The agreement allows the arbitrator to require the Plaintiff to pay the
arbitration costs and fees. (See
Arbitration Agreement: “the
Arbitrator may reallocate such fees and costs in the arbitration award, giving
due consideration to the individual employee’s ability to pay.”) Such an award of fees is in the sole
discretion of the arbitrator. (See
Arbitration Agreement: “Any issue
regarding the payment of fees of costs, and any disputes about the manner of
proceeding shall be decided by the Arbitrator selected.”) During oral argument, Defendant agreed that
this clause could be severed from the agreement. The Court does so.

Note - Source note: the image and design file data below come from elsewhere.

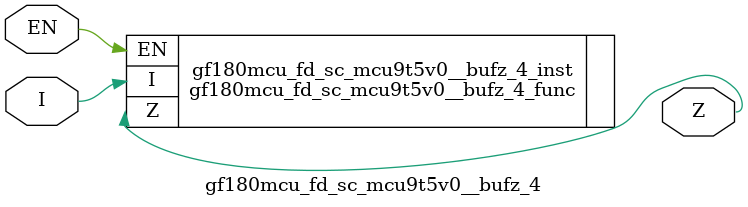
<source format=v>

module gf180mcu_fd_sc_mcu9t5v0__bufz_4( EN, I, Z );
input EN, I;
output Z;

   `ifdef FUNCTIONAL  //  functional //

	gf180mcu_fd_sc_mcu9t5v0__bufz_4_func gf180mcu_fd_sc_mcu9t5v0__bufz_4_behav_inst(.EN(EN),.I(I),.Z(Z));

   `else

	gf180mcu_fd_sc_mcu9t5v0__bufz_4_func gf180mcu_fd_sc_mcu9t5v0__bufz_4_inst(.EN(EN),.I(I),.Z(Z));

	// spec_gates_begin


	// spec_gates_end



   specify

	// specify_block_begin

	// comb arc EN --> Z
	 (EN => Z) = (1.0,1.0);

	// comb arc I --> Z
	 (I => Z) = (1.0,1.0);

	// specify_block_end

   endspecify

   `endif

endmodule

</source>
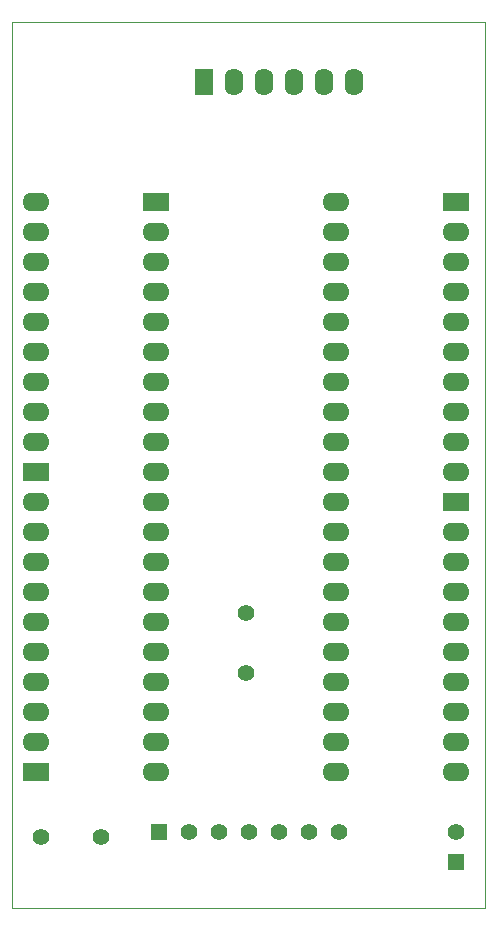
<source format=gbs>
G04 #@! TF.FileFunction,Soldermask,Bot*
%FSLAX46Y46*%
G04 Gerber Fmt 4.6, Leading zero omitted, Abs format (unit mm)*
G04 Created by KiCad (PCBNEW (2015-01-16 BZR 5376)-product) date 6/25/2015 4:24:30 PM*
%MOMM*%
G01*
G04 APERTURE LIST*
%ADD10C,0.150000*%
%ADD11C,0.100000*%
%ADD12R,1.574800X2.286000*%
%ADD13O,1.574800X2.286000*%
%ADD14R,2.286000X1.574800*%
%ADD15O,2.286000X1.574800*%
%ADD16C,1.422400*%
%ADD17R,1.397000X1.397000*%
%ADD18C,1.397000*%
G04 APERTURE END LIST*
D10*
D11*
X228500000Y-150000000D02*
X188500000Y-150000000D01*
X228500000Y-75000000D02*
X228500000Y-150000000D01*
X188500000Y-75000000D02*
X188500000Y-150000000D01*
X188500000Y-75000000D02*
X228500000Y-75000000D01*
D12*
X204724000Y-80010000D03*
D13*
X207264000Y-80010000D03*
X209804000Y-80010000D03*
X212344000Y-80010000D03*
X214884000Y-80010000D03*
X217424000Y-80010000D03*
D14*
X190500000Y-113030000D03*
D15*
X190500000Y-110490000D03*
X190500000Y-107950000D03*
X190500000Y-105410000D03*
X190500000Y-102870000D03*
X190500000Y-100330000D03*
X190500000Y-97790000D03*
X190500000Y-95250000D03*
X190500000Y-92710000D03*
X190500000Y-90170000D03*
D14*
X190500000Y-138430000D03*
D15*
X190500000Y-135890000D03*
X190500000Y-133350000D03*
X190500000Y-130810000D03*
X190500000Y-128270000D03*
X190500000Y-125730000D03*
X190500000Y-123190000D03*
X190500000Y-120650000D03*
X190500000Y-118110000D03*
X190500000Y-115570000D03*
D14*
X226060000Y-115570000D03*
D15*
X226060000Y-118110000D03*
X226060000Y-120650000D03*
X226060000Y-123190000D03*
X226060000Y-125730000D03*
X226060000Y-128270000D03*
X226060000Y-130810000D03*
X226060000Y-133350000D03*
X226060000Y-135890000D03*
X226060000Y-138430000D03*
D14*
X226060000Y-90170000D03*
D15*
X226060000Y-92710000D03*
X226060000Y-95250000D03*
X226060000Y-97790000D03*
X226060000Y-100330000D03*
X226060000Y-102870000D03*
X226060000Y-105410000D03*
X226060000Y-107950000D03*
X226060000Y-110490000D03*
X226060000Y-113030000D03*
D16*
X208280000Y-130048000D03*
X208280000Y-124968000D03*
D14*
X200660000Y-90170000D03*
D15*
X200660000Y-92710000D03*
X200660000Y-95250000D03*
X200660000Y-97790000D03*
X200660000Y-100330000D03*
X200660000Y-102870000D03*
X200660000Y-105410000D03*
X200660000Y-107950000D03*
X200660000Y-110490000D03*
X200660000Y-113030000D03*
X200660000Y-115570000D03*
X200660000Y-118110000D03*
X200660000Y-120650000D03*
X200660000Y-123190000D03*
X200660000Y-125730000D03*
X200660000Y-128270000D03*
X200660000Y-130810000D03*
X200660000Y-133350000D03*
X200660000Y-135890000D03*
X200660000Y-138430000D03*
X215900000Y-138430000D03*
X215900000Y-135890000D03*
X215900000Y-133350000D03*
X215900000Y-130810000D03*
X215900000Y-128270000D03*
X215900000Y-125730000D03*
X215900000Y-123190000D03*
X215900000Y-120650000D03*
X215900000Y-118110000D03*
X215900000Y-115570000D03*
X215900000Y-113030000D03*
X215900000Y-110490000D03*
X215900000Y-107950000D03*
X215900000Y-105410000D03*
X215900000Y-102870000D03*
X215900000Y-100330000D03*
X215900000Y-97790000D03*
X215900000Y-95250000D03*
X215900000Y-92710000D03*
X215900000Y-90170000D03*
D17*
X200914000Y-143510000D03*
D18*
X203454000Y-143510000D03*
X205994000Y-143510000D03*
X208534000Y-143510000D03*
X211074000Y-143510000D03*
X213614000Y-143510000D03*
X216154000Y-143510000D03*
D17*
X226060000Y-146050000D03*
D18*
X226060000Y-143510000D03*
X196040000Y-144000000D03*
X190960000Y-144000000D03*
M02*

</source>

The Court GRANTS the petition to compel
arbitration as to the fifth cause of action, with the exception of severing the
ability of the arbitrator to award costs or fees against Plaintiff.
b.
The Case is Stayed as to the Other Causes
of Action
Defendants
argue that under the FAA, the remaining claims must be stayed pending
arbitration. Plaintiff argues that judicial economy would not be served by
staying the case.
Defendants’
legal argument is correct. The Court
will stay the remaining causes of action.
However, as the Court stated during oral argument, Plaintiff is the
master of his complaint. If Plaintiff
decides to dismiss his fifth cause of action, the arbitration becomes moot, and
Plaintiff could proceed to trial on March 25, 2024 on the remaining causes of
action. Should Plaintiff choose to do
so, Plaintiff may return to Court with a motion dismissing his fifth cause of
action and asking the Court to lift the stay.
IV.
Conclusion
Defendants Guy F. Atkinson Construction, LLC and Clark Construction
Group – California, LP’s Petition to Compel Arbitration of Plaintiff’s Fifth
Cause of Action and Stay the Remainder of the Litigation is GRANTED.
The Court schedules as status conference re arbitration for June
18, 2024. The parties are to file a Joint
Status Conference Report 5 court days prior to the status conference hearing.